Since $$AB$$ is horizontal, its perpendicular bisector is the vertical line $$x=4$$, so $$h=4$$. Thus $$C=(4,k).$$

Next we take the perpendicular bisector of $$BP$$ to determine $$k$$. The midpoint of $$BP$$ is

$$M_{2}\left(\dfrac{24+16}{2},\dfrac{0+16}{2}\right)=(20,8).$$

The slope of $$BP$$ is

$$m_{BP}=\dfrac{0-16}{24-16}=-\dfrac{16}{8}=-2,$$

so the slope of its perpendicular bisector is $$\dfrac12$$.

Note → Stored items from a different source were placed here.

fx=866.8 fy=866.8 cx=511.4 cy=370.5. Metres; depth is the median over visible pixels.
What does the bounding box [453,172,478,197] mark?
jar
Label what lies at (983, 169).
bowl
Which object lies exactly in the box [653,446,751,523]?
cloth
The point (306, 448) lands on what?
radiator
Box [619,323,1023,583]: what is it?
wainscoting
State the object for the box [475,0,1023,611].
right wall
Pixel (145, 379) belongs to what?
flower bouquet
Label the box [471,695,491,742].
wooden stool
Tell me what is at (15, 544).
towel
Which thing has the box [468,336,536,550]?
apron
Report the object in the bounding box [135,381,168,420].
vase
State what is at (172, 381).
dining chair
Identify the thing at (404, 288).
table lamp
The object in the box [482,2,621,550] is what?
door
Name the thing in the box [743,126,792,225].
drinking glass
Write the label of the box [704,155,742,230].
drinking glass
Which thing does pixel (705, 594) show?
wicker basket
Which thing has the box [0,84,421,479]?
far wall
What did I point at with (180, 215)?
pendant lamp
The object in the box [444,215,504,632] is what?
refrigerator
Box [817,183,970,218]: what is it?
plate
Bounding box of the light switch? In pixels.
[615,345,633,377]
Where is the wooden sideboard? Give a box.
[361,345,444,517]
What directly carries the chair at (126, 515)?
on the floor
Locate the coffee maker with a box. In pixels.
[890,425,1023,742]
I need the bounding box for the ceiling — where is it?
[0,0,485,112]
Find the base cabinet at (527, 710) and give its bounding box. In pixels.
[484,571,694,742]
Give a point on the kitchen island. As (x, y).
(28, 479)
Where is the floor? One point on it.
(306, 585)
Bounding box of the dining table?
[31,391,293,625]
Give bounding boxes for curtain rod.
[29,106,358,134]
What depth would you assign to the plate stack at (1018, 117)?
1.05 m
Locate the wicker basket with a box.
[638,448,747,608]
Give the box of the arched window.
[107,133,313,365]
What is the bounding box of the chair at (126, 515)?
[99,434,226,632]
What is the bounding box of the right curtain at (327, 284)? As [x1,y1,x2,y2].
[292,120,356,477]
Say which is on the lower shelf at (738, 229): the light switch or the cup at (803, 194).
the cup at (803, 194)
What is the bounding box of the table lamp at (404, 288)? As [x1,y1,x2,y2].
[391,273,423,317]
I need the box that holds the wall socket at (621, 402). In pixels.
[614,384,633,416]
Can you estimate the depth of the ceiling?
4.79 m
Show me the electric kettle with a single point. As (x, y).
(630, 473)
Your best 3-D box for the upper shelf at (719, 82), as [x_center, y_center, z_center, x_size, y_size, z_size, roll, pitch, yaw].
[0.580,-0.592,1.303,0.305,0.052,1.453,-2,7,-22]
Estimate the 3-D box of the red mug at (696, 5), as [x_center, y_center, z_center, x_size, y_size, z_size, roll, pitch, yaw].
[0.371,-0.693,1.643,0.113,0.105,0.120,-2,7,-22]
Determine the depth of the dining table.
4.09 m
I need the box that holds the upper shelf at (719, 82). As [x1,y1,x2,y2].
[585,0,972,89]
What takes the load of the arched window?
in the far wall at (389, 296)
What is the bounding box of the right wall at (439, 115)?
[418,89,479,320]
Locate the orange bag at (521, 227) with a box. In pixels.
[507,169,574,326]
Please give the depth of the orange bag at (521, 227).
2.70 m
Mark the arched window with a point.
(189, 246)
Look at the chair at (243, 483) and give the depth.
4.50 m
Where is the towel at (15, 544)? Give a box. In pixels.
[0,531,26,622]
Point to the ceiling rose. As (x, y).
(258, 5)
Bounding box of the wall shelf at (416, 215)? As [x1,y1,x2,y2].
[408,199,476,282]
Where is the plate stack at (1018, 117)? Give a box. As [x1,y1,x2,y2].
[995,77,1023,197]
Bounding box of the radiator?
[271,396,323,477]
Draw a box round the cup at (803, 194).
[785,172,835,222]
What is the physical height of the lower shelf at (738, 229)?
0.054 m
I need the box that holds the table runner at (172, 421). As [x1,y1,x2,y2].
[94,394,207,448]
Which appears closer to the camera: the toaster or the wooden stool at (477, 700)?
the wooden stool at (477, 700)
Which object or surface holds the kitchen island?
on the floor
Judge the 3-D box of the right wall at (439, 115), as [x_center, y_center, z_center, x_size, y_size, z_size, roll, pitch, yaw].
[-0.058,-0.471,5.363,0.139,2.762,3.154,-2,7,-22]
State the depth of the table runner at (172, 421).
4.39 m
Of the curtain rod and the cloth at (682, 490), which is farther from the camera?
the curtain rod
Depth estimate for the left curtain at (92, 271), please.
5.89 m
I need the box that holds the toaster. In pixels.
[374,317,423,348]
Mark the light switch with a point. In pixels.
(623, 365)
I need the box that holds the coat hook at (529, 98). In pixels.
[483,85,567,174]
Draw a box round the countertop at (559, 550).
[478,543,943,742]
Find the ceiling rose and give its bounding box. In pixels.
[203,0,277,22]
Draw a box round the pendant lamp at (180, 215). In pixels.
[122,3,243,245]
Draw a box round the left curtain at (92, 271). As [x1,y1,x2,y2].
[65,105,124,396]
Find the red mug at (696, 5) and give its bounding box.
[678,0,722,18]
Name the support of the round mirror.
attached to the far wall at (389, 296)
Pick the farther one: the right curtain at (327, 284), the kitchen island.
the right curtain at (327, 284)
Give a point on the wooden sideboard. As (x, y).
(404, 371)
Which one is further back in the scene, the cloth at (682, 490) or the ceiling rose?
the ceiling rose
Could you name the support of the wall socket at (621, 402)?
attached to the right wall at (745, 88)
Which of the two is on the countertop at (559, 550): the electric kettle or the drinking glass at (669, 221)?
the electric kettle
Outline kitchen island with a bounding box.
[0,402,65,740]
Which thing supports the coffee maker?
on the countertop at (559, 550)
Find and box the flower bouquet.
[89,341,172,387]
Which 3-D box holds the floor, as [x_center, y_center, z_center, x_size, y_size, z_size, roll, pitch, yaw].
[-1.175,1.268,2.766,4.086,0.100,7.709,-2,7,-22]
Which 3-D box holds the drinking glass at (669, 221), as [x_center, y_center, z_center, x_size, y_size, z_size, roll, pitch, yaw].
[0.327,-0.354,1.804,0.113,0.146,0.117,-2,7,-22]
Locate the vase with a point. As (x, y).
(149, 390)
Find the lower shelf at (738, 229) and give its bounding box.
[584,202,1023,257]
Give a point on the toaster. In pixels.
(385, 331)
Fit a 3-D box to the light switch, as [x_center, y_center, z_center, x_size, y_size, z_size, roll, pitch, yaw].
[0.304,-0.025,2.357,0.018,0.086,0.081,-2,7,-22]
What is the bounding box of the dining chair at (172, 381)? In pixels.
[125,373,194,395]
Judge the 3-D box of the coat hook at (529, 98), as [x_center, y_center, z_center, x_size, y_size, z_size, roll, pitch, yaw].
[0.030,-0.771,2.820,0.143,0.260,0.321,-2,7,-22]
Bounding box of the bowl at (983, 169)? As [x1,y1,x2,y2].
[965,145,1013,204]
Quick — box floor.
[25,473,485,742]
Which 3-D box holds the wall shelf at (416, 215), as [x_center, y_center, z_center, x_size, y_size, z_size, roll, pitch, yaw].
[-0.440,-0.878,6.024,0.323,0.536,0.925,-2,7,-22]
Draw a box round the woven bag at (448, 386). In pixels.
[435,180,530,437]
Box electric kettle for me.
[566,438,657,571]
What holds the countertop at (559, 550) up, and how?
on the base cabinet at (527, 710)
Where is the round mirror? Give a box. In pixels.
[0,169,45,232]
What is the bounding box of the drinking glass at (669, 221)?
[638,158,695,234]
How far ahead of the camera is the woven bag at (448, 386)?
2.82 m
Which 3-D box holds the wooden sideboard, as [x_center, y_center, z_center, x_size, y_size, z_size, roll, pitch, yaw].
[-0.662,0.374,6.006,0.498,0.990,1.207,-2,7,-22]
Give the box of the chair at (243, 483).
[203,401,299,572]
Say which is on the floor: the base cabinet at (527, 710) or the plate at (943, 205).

The equation of this bisector is therefore

$$y-8=\dfrac12\,(x-20).$$

Substituting $$x=4$$ into this equation (because $$C$$ lies on both bisectors) gives

$$y-8=\dfrac12\,(4-20)=\dfrac12(-16)=-8 \;\Longrightarrow\;y=0.$$

Hence $$k=0$$ and the centre is

$$C(4,0).$$

We now compute the angle $$\theta=\angle CPB$$, i.e. the angle at $$P$$ formed by the segments $$PC$$ and $$PB$$. For this we form their direction vectors:

$$\overrightarrow{PC}=C-P=(4-16,\,0-16)=(-12,\,-16),$$

$$\overrightarrow{PB}=B-P=(24-16,\,0-16)=(8,\,-16).$$

Using the dot-product formula for the angle between two vectors,

$$\cos\theta=\dfrac{\overrightarrow{PC}\cdot\overrightarrow{PB}} {|\overrightarrow{PC}|\;|\overrightarrow{PB}|}.$$

The dot product is

$$\overrightarrow{PC}\cdot\overrightarrow{PB}=(-12)(8)+(-16)(-16) =-96+256=160.$$

The magnitudes are

$$|\overrightarrow{PC}|=\sqrt{(-12)^{2}+(-16)^{2}} =\sqrt{144+256}=20,$$

$$|\overrightarrow{PB}|=\sqrt{8^{2}+(-16)^{2}} =\sqrt{64+256}=8\sqrt5.$$

Therefore

$$\cos\theta=\dfrac{160}{20\cdot8\sqrt5} =\dfrac{160}{160\sqrt5} =\dfrac1{\sqrt5}.$$

Next, using $$\sin^{2}\theta=1-\cos^{2}\theta$$ we get

$$\sin\theta=\sqrt{1-\dfrac1{5}} =\sqrt{\dfrac{4}{5}} =\dfrac{2}{\sqrt5}.$$

Finally,

$$\tan\theta=\dfrac{\sin\theta}{\cos\theta} =\dfrac{\dfrac{2}{\sqrt5}}{\dfrac1{\sqrt5}} =2.$$

Thus an admissible value of $$\tan\theta$$ is $$2$$.

Hence, the correct answer is Option C.